When you say it recognizes Ctrl-Z anywhere and ends the input, I assume you mean that you can write some numbers and then, without hitting return, you can press Ctrl-Z and then press return and that ends input. Whereas if it was reading strings and you did the same thing, you would have to press Ctrl-Z and return again on the next blank line to end the input. Right?
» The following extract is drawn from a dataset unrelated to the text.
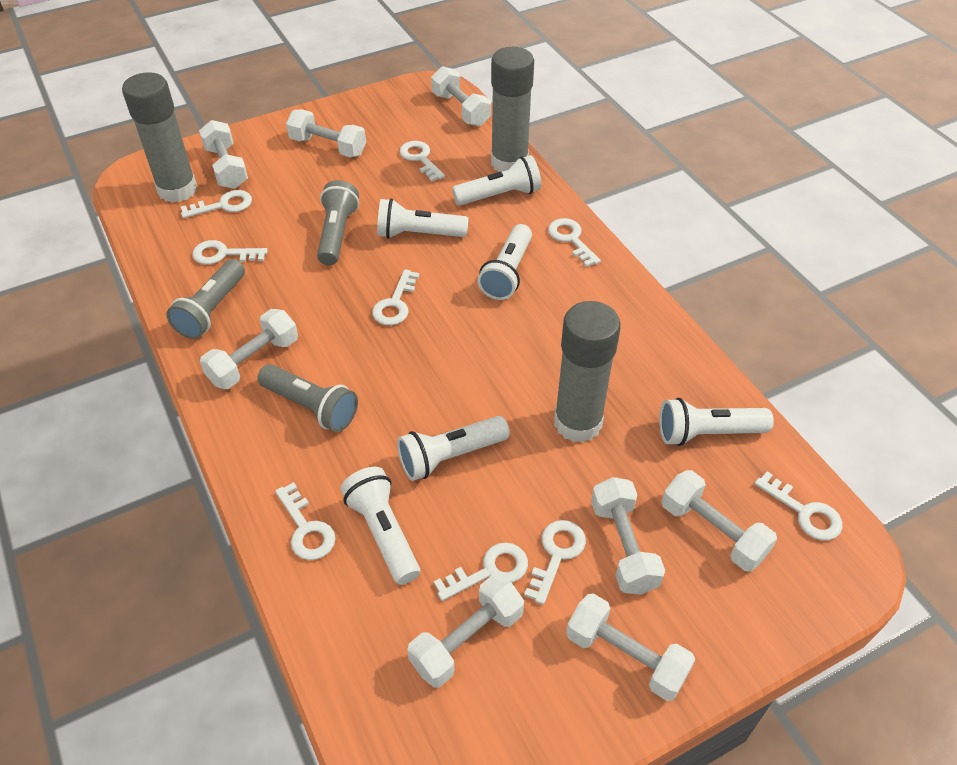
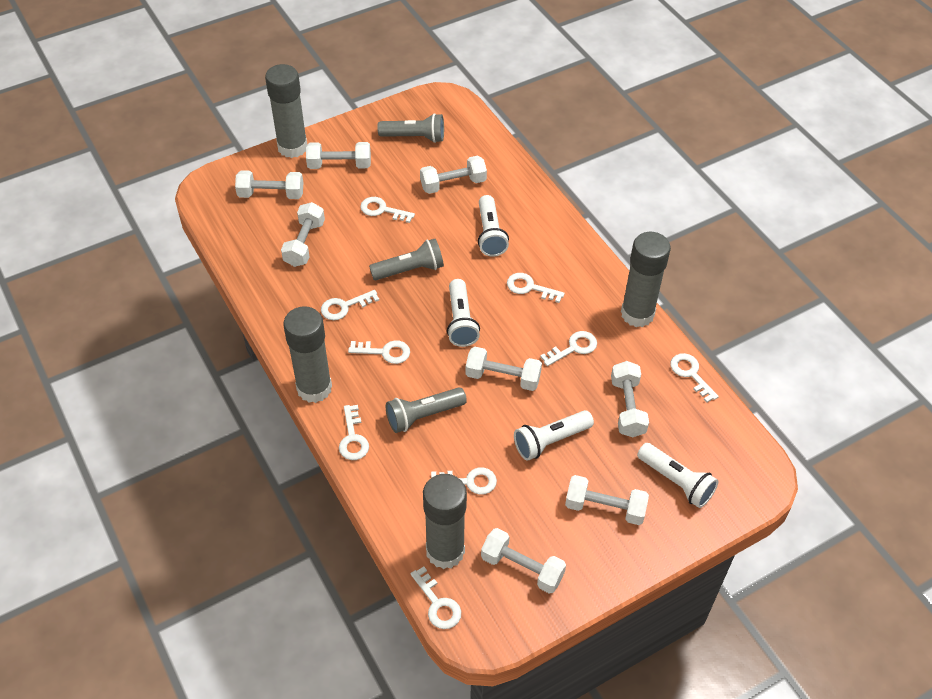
grey glue stick: [122,72,197,203] [491,47,534,172] [554,301,621,443] = 3 -> [265,64,307,158] [283,306,332,403] [423,474,467,569] [621,232,671,327] = 4
white flashlight: [341,467,420,585] [377,198,468,239] [397,416,510,481] [452,155,541,205] [478,224,532,300] [659,398,774,446] = 6 -> [447,279,480,347] [478,195,509,257] [514,410,594,461] [637,443,718,508] = 4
I gave my hypothesis for that above. You could test it (I can't since I don't have windows). Try this:
1
2
3
4
5
6
7
8
9
10
11
#include <iostream>
#include <string>
using namespace std;

int main() {
    string s;
    cin >> s;  // type "hello" then hit Ctrl-Z, then return
    cout << s.length() << '\n';  // should be 5 (for hello)
    if (s.length() > 5 && s[5] == char(26))
        cout << "Ctrl-Z found\n";
}

Thanks tpb -- very clear!!
JUAN DENT wrote:
Cubbi do you know how this eof works in Windows? at the system level?

no, but I just looked it up.

In the Windows Console, Ctrl-Z has no magic powers (unlike Ctrl-D on Linux): it actually creates a regular ASCII character code \x1A and puts it on the input line. You can keep typing after that, and press more Ctrl-Z, and keep building up the line of input. You need to press the Enter key to send the line to the program.

When the Windows C library processes the line buffer it got from the console (via WinAPI call ReadFile), it treats \x1A as a physical "end of file" character (for backwards compatibility with the long-extinct operating system CP/M).
* If \x1A is first in the line, C layer returns EOF and you're done.
* If \x1A is not the first character on the line of input, C processes the characters in the buffer up to and including the first \x1A, and throws away the rest of the line (including the \n, so if you read with something like getline(), you will need to press Enter again to see the line)

This is also the reason you can't read binary files on Windows in text mode: the first time you hit a \x1A, the read throws away the rest of the file (on Linux, and all POSIX systems, there is no distinction between binary and text mode)
Last edited on
Topic archived. No new replies allowed.